Definition
A flight condition in which the aircraft is nearing the critical angle of attack but has not yet stalled, recognized by the first indications of an impending stall such as stall warning horn activation, aerodynamic buffet, or degraded control response. Recovery is initiated at these initial cues, before a full aerodynamic stall develops.
Plain English
The point where the aircraft is about to stall but hasn't yet. The pilot notices the first warnings, such as a horn, shaking, or sluggish controls, and acts to recover before the wing actually stops producing lift.
Context Anchor
Seen in instrument training during turns, slow flight, and stall-recovery practice, especially when learning to recognize and recover before a full stall develops.
Derivation
Approach comes from an old French word meaning “to come nearer.” Stall originally meant to stop or come to a standstill. In aviation, the useful idea is “coming near the point where the wing stops flying normally,” not an engine stopping.
Why Pilots Care
Teaches pilots to identify the onset of a stall through buffeting, control feel, and instrument cues so they can recover promptly and avoid an unintended stall in actual flight.
Grounding Statement
Picture the airplane in a turn getting slower and less responsive while the stall warning begins: that is the warning zone before the wing fully stalls.
Intuition Check
Do not read “approach” here as a landing approach, and do not read “stall” as the engine quitting.
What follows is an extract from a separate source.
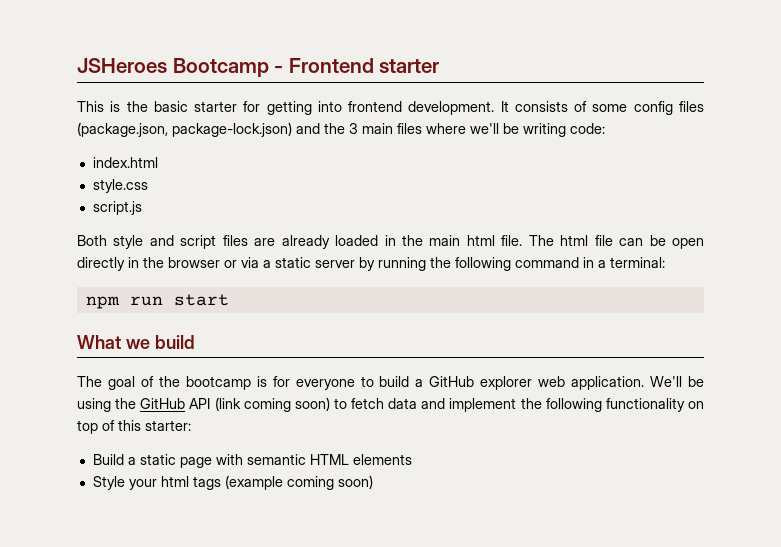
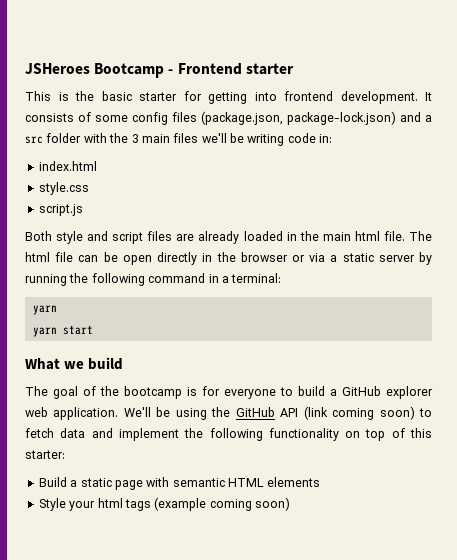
(320, 128) none -> [425,115,432,122] [25,133,107,144] a src folder with
[426,123,466,134] where -> (199, 138) none
[570,123,605,134] code: -> [287,133,333,143] code in:
[85,296,163,309] npm run -> [32,305,57,315] [32,327,57,337] yarn // yarn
Here, “approach to stall” means the wing is getting close to losing smooth airflow and lift.
Example Sentence 1
When the stall warning horn sounded during the steep turn, the pilot recognized the approach to stall and immediately reduced the angle of attack.
Example Sentence 2
During the instrument lesson the instructor called for an approach to stall in a turn to demonstrate how bank angle affects stall speed.